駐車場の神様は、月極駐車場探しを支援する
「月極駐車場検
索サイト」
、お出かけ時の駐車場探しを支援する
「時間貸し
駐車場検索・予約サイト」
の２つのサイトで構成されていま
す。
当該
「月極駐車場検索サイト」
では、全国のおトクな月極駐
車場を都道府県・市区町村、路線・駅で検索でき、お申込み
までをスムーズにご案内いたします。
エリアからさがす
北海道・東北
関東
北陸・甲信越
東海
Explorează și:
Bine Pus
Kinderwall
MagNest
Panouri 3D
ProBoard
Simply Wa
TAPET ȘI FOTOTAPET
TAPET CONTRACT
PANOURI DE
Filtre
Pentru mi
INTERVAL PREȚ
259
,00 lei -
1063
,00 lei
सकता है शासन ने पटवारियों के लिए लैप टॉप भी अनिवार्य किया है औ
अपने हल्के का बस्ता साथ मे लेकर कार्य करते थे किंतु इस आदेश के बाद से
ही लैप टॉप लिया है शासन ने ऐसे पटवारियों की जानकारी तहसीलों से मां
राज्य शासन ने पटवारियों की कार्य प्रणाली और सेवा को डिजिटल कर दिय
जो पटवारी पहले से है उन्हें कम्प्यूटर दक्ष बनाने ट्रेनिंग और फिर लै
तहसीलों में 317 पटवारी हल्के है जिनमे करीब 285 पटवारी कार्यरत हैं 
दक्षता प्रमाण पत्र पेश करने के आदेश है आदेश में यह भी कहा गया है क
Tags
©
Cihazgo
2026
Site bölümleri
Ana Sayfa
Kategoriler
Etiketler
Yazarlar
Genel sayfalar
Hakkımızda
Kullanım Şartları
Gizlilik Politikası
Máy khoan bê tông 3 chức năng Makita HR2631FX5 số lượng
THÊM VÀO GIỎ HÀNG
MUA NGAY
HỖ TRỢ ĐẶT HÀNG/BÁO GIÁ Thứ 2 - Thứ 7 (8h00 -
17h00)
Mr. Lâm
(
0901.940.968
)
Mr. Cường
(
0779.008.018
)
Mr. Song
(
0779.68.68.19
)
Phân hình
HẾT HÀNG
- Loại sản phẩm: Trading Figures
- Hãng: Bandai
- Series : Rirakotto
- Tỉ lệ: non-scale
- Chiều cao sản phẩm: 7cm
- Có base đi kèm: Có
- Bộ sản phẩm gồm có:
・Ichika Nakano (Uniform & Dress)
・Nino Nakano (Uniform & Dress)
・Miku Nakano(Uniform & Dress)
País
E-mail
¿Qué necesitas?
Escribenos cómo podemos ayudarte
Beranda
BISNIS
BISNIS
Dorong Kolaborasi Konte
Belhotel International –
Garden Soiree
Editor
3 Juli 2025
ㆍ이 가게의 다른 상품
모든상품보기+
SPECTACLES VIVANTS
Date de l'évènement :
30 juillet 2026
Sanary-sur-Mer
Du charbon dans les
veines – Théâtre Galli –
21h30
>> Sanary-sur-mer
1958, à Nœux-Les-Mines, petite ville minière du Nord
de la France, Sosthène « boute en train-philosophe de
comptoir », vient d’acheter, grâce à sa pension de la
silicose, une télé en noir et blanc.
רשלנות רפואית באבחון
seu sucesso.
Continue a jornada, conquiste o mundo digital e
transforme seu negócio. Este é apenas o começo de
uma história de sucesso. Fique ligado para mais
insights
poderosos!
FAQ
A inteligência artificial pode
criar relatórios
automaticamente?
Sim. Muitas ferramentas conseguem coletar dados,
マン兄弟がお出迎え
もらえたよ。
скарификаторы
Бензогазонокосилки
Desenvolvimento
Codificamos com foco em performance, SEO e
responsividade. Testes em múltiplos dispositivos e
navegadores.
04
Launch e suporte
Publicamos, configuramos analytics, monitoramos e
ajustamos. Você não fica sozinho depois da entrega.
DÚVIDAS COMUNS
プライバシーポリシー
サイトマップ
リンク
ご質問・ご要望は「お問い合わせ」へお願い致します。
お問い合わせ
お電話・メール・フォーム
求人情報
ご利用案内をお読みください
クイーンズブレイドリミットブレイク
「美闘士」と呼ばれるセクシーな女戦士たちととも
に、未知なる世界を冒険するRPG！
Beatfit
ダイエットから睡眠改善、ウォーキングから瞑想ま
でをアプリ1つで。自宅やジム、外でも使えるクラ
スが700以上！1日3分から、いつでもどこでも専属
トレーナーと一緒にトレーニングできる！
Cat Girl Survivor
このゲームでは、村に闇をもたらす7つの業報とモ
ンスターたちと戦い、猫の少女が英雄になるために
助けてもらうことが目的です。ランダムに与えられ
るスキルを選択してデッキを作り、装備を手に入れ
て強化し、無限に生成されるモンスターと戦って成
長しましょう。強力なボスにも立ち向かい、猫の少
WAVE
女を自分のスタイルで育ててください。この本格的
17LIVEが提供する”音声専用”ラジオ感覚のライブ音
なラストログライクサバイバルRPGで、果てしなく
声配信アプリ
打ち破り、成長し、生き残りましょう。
○ ○ ○ ○
What you have to do => Please convert the lines of text in the records above into a single numbered list, leaving out any blank lines.

Task result =>
1. 駐車場の神様は、月極駐車場探しを支援する
2. 「月極駐車場検
3. 索サイト」
4. 、お出かけ時の駐車場探しを支援する
5. 「時間貸し
6. 駐車場検索・予約サイト」
7. の２つのサイトで構成されていま
8. す。
9. 当該
10. 「月極駐車場検索サイト」
11. では、全国のおトクな月極駐
12. 車場を都道府県・市区町村、路線・駅で検索でき、お申込み
13. までをスムーズにご案内いたします。
14. エリアからさがす
15. 北海道・東北
16. 関東
17. 北陸・甲信越
18. 東海
19. Explorează și:
20. Bine Pus
21. Kinderwall
22. MagNest
23. Panouri 3D
24. ProBoard
25. Simply Wa
26. TAPET ȘI FOTOTAPET
27. TAPET CONTRACT
28. PANOURI DE
29. Filtre
30. Pentru mi
31. INTERVAL PREȚ
32. 259
33. ,00 lei -
34. 1063
35. ,00 lei
36. सकता है शासन ने पटवारियों के लिए लैप टॉप भी अनिवार्य किया है औ
37. अपने हल्के का बस्ता साथ मे लेकर कार्य करते थे किंतु इस आदेश के बाद से
38. ही लैप टॉप लिया है शासन ने ऐसे पटवारियों की जानकारी तहसीलों से मां
39. राज्य शासन ने पटवारियों की कार्य प्रणाली और सेवा को डिजिटल कर दिय
40. जो पटवारी पहले से है उन्हें कम्प्यूटर दक्ष बनाने ट्रेनिंग और फिर लै
41. तहसीलों में 317 पटवारी हल्के है जिनमे करीब 285 पटवारी कार्यरत हैं 
42. दक्षता प्रमाण पत्र पेश करने के आदेश है आदेश में यह भी कहा गया है क
43. Tags
44. ©
45. Cihazgo
46. 2026
47. Site bölümleri
48. Ana Sayfa
49. Kategoriler
50. Etiketler
51. Yazarlar
52. Genel sayfalar
53. Hakkımızda
54. Kullanım Şartları
55. Gizlilik Politikası
56. Máy khoan bê tông 3 chức năng Makita HR2631FX5 số lượng
57. THÊM VÀO GIỎ HÀNG
58. MUA NGAY
59. HỖ TRỢ ĐẶT HÀNG/BÁO GIÁ Thứ 2 - Thứ 7 (8h00 -
60. 17h00)
61. Mr. Lâm
62. (
63. 0901.940.968
64. )
65. Mr. Cường
66. (
67. 0779.008.018
68. )
69. Mr. Song
70. (
71. 0779.68.68.19
72. )
73. Phân hình
74. HẾT HÀNG
75. - Loại sản phẩm: Trading Figures
76. - Hãng: Bandai
77. - Series : Rirakotto
78. - Tỉ lệ: non-scale
79. - Chiều cao sản phẩm: 7cm
80. - Có base đi kèm: Có
81. - Bộ sản phẩm gồm có:
82. ・Ichika Nakano (Uniform & Dress)
83. ・Nino Nakano (Uniform & Dress)
84. ・Miku Nakano(Uniform & Dress)
85. País
86. E-mail
87. ¿Qué necesitas?
88. Escribenos cómo podemos ayudarte
89. Beranda
90. BISNIS
91. BISNIS
92. Dorong Kolaborasi Konte
93. Belhotel International –
94. Garden Soiree
95. Editor
96. 3 Juli 2025
97. ㆍ이 가게의 다른 상품
98. 모든상품보기+
99. SPECTACLES VIVANTS
100. Date de l'évènement :
101. 30 juillet 2026
102. Sanary-sur-Mer
103. Du charbon dans les
104. veines – Théâtre Galli –
105. 21h30
106. >> Sanary-sur-mer
107. 1958, à Nœux-Les-Mines, petite ville minière du Nord
108. de la France, Sosthène « boute en train-philosophe de
109. comptoir », vient d’acheter, grâce à sa pension de la
110. silicose, une télé en noir et blanc.
111. רשלנות רפואית באבחון
112. seu sucesso.
113. Continue a jornada, conquiste o mundo digital e
114. transforme seu negócio. Este é apenas o começo de
115. uma história de sucesso. Fique ligado para mais
116. insights
117. poderosos!
118. FAQ
119. A inteligência artificial pode
120. criar relatórios
121. automaticamente?
122. Sim. Muitas ferramentas conseguem coletar dados,
123. マン兄弟がお出迎え
124. もらえたよ。
125. скарификаторы
126. Бензогазонокосилки
127. Desenvolvimento
128. Codificamos com foco em performance, SEO e
129. responsividade. Testes em múltiplos dispositivos e
130. navegadores.
131. 04
132. Launch e suporte
133. Publicamos, configuramos analytics, monitoramos e
134. ajustamos. Você não fica sozinho depois da entrega.
135. DÚVIDAS COMUNS
136. プライバシーポリシー
137. サイトマップ
138. リンク
139. ご質問・ご要望は「お問い合わせ」へお願い致します。
140. お問い合わせ
141. お電話・メール・フォーム
142. 求人情報
143. ご利用案内をお読みください
144. クイーンズブレイドリミットブレイク
145. 「美闘士」と呼ばれるセクシーな女戦士たちととも
146. に、未知なる世界を冒険するRPG！
147. Beatfit
148. ダイエットから睡眠改善、ウォーキングから瞑想ま
149. でをアプリ1つで。自宅やジム、外でも使えるクラ
150. スが700以上！1日3分から、いつでもどこでも専属
151. トレーナーと一緒にトレーニングできる！
152. Cat Girl Survivor
153. このゲームでは、村に闇をもたらす7つの業報とモ
154. ンスターたちと戦い、猫の少女が英雄になるために
155. 助けてもらうことが目的です。ランダムに与えられ
156. るスキルを選択してデッキを作り、装備を手に入れ
157. て強化し、無限に生成されるモンスターと戦って成
158. 長しましょう。強力なボスにも立ち向かい、猫の少
159. WAVE
160. 女を自分のスタイルで育ててください。この本格的
161. 17LIVEが提供する”音声専用”ラジオ感覚のライブ音
162. なラストログライクサバイバルRPGで、果てしなく
163. 声配信アプリ
164. 打ち破り、成長し、生き残りましょう。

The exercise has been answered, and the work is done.